Artists seek Peace
Published 12:00 pm Wednesday, March 12, 2003
A large peace mandala with candles and flowers lay in the center of the floor at Bayview Community Hall, while a massive globe representing Earth hung from the ceiling beyond it.
The mandala was created on site by artist Rob Schouten, who made it out of soil, crumbled cedar bark, sand, gravel, cornmeal and cedar greens.
The globe was the work of Eric Miller, of Eastsound, Orcas Island. Both large pieces commanded the viewer’s attention, but not less than the gallery of diverse artworks that surrounded them.
More than 55 artists from South Whidbey showed 75 to 80 works of art — paintings, sculptures, collages, poetry, even film — at the Artists for Peace exhibit last week. And, according to organizer Richard Evans, at least 200 people came to Bayview Hall to view it.
“It was a really spontaneous community involvement,” Evans said. “At least half the art was made for the occasion.”
The art itself was expansive in its scope. A Georgia Gerber bronze dove offered the classic symbol of peace. A collage by Sarah Wallace depicted cherished U.S. monuments split in two. A portrait by Fara Wexler was stark in its evocation of fear and disbelief, and Bruce Morrow’s well-known cowboys “danced the night away” while oil wells burned in the Texas landscape.

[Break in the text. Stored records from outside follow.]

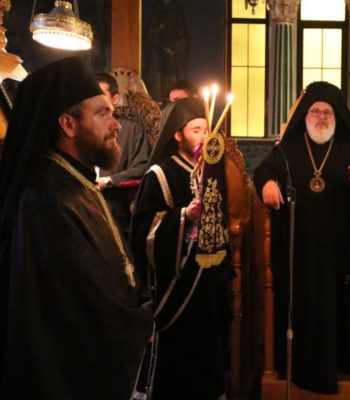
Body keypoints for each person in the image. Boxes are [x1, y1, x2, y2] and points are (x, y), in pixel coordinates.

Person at [0, 57, 153, 399]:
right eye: (103, 113)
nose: (116, 125)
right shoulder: (46, 200)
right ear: (68, 124)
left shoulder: (76, 182)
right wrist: (146, 321)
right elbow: (77, 311)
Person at [253, 81, 350, 394]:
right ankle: (296, 368)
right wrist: (268, 184)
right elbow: (263, 171)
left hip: (338, 249)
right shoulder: (290, 148)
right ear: (304, 116)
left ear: (336, 117)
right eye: (315, 112)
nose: (321, 117)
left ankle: (334, 368)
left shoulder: (349, 147)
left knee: (333, 308)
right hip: (298, 248)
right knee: (301, 308)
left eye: (327, 112)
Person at [131, 97, 237, 399]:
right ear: (177, 135)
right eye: (195, 130)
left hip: (208, 276)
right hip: (177, 280)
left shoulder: (213, 170)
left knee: (210, 341)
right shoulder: (160, 173)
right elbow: (143, 228)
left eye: (206, 130)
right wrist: (183, 215)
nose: (203, 136)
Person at [95, 72, 150, 237]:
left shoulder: (132, 130)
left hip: (116, 209)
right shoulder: (83, 128)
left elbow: (142, 167)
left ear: (115, 99)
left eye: (100, 95)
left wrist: (110, 181)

David Gignac sculpted a Warhead with fangs and a Peace head with a smile. Drew Kampion’s “War Is Destruction” was articulated with figures bound in wire. Mike McVay crafted an unnerving baby stroller, bent and misshapen, with its child crushed inside. A sculpture titled “Involuntary Citizen” by Ivan Neaigus showed a city at war, the small figures fighting not in uniform.
“The main message is the civilians always get it,” Neaigus said.

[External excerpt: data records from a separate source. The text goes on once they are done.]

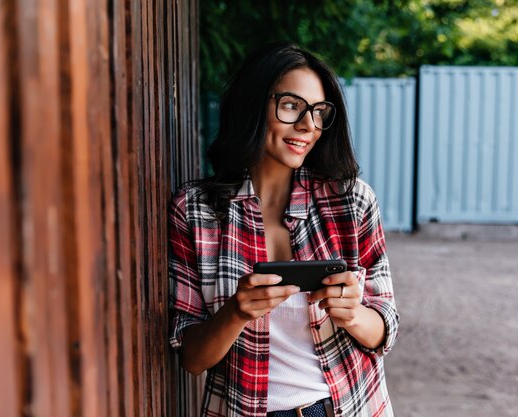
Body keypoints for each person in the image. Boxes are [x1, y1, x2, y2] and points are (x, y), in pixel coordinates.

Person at [168, 42, 399, 417]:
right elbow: (192, 359)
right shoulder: (196, 212)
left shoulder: (352, 202)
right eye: (292, 106)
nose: (308, 126)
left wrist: (353, 313)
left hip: (349, 406)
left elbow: (385, 328)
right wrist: (235, 313)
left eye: (319, 112)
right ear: (253, 105)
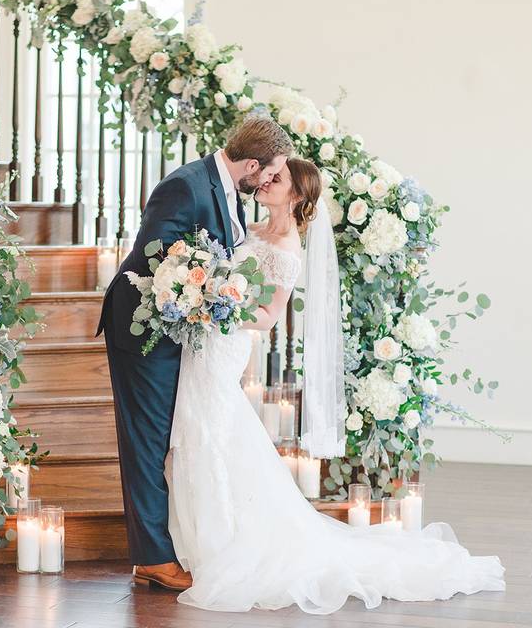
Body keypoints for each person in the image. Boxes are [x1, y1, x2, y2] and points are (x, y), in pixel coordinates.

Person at [164, 157, 506, 613]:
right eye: (267, 174)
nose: (265, 179)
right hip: (207, 339)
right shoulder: (250, 227)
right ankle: (194, 541)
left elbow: (266, 318)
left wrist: (216, 305)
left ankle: (219, 544)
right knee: (197, 430)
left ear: (297, 196)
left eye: (277, 178)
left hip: (227, 342)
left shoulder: (286, 249)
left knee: (209, 432)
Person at [96, 116, 294, 591]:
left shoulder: (232, 193)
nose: (267, 182)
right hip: (143, 327)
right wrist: (203, 294)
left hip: (182, 332)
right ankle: (153, 558)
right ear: (251, 164)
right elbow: (154, 258)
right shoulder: (184, 186)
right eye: (268, 174)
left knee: (171, 437)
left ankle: (172, 544)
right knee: (147, 440)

Evans’ contribution to the show was his film, “Toys on a Field of Blue,” which he called “one of the first anti-war films of the early ’60s.”
Almost all South Whidbey’s artistic community came together for the exhibit, which was presented “as another show of solidarity in the worldwide protest against unsupported military action abroad.” Part of the event was a free forum moderated by David Ossman, where all points of view were solicited.

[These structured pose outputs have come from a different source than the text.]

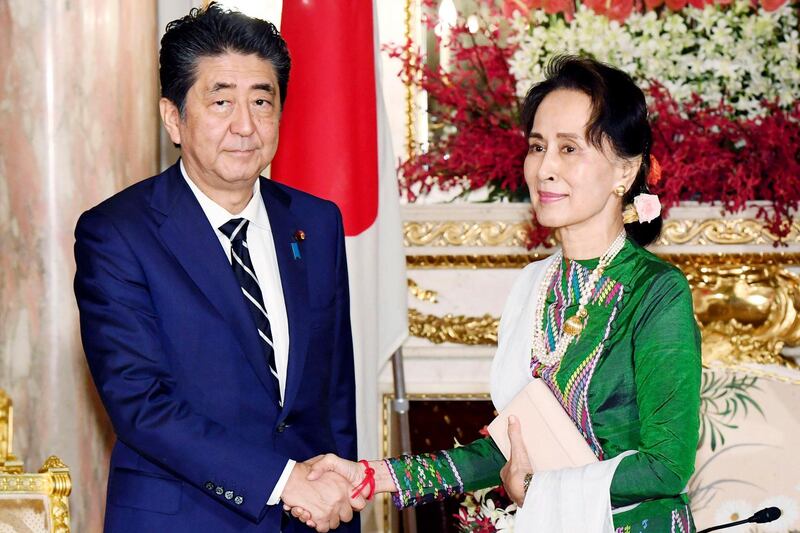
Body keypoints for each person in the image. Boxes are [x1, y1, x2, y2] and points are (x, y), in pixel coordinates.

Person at [293, 56, 702, 532]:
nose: (545, 168)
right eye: (537, 146)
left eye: (569, 149)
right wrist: (370, 476)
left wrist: (536, 488)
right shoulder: (534, 284)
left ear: (625, 172)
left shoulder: (656, 291)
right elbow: (507, 449)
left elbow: (666, 467)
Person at [74, 4, 362, 532]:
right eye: (221, 100)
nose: (245, 126)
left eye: (261, 100)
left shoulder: (316, 224)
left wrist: (338, 508)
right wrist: (284, 480)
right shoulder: (117, 233)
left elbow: (334, 398)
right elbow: (142, 404)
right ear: (173, 118)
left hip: (309, 520)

“But no one spoke of anything but peace,” Evans said. “One of the most open and eloquent speakers was Grethe Cammermeyer, talking about the gas suits, and how horrific it was to be enclosed in one of those things. Her words were deeply heartfelt.”
Other speakers recounted their own experiences in wartime. And Ossman himself said it was “getting closer to deciding what we who are opposed to this war are going to do next.”